A spokesman for Earthquake Recovery Minister Gerry Brownlee said no decisions had been made about future use of vacant land in the eastern red zone.
More than 1300 houses have already been demolished, with about 6000 to go once the owners have settled sales to the Crown by June 30, according to the Canterbury Earthquake Recovery Authority (Cera).
A spokeswoman said it was difficult to be "absolutely specific" on the number still to be demolished because not all the 7860 red zone properties had buildings on them and a small number were expected to be removed by their former owners.
She said Cera was not seeking ideas on how the land might be used.
Land Information New Zealand (LINZ) crown property manager Bill Naik said the government department was helping Cera with property management for eastern suburbs residential red zone properties.
"Cera and LINZ have agreed that LINZ will manage this land after the houses have been demolished, until its long term use has been determined by government," he said.

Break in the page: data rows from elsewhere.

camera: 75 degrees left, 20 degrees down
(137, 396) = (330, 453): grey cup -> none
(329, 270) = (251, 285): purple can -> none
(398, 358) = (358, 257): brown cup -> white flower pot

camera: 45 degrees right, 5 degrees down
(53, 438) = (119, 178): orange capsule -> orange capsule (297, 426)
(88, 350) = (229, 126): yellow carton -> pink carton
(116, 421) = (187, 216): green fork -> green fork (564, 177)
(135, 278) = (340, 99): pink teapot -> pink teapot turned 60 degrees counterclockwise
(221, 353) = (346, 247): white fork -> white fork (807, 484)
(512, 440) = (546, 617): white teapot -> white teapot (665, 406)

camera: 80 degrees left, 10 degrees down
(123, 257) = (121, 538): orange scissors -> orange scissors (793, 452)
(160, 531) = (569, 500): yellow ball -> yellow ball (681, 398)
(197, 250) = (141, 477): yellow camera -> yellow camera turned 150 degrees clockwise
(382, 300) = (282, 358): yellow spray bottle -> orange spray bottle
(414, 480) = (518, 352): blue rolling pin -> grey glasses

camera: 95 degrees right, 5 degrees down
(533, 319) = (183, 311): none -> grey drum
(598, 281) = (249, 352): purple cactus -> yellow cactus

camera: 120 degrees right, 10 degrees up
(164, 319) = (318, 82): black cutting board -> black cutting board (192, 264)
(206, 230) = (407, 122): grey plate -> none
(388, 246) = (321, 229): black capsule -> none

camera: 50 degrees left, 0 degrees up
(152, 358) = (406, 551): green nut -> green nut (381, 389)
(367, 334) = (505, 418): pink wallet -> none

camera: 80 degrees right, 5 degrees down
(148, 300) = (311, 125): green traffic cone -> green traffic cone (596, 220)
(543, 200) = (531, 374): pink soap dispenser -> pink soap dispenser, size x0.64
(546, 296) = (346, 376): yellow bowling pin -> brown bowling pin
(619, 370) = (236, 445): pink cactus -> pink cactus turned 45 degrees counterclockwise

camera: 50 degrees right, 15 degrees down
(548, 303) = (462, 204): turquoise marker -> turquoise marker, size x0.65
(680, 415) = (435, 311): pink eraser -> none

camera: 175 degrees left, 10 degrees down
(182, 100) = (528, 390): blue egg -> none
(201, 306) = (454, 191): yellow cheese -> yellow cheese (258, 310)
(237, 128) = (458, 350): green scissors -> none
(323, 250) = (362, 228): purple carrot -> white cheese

Housing New Zealand owns 188 properties in the eastern red zone, of which one is still tenanted and three have been demolished.
A spokeswoman said no further demolitions were planned because the corporation was working with Cera and its insurers on all properties vacated because of the earthquakes.
The corporation began a lawn-mowing programme last year to ensure the grounds were maintained. Houses were boarded up to prevent vandalism and all rubbish removed.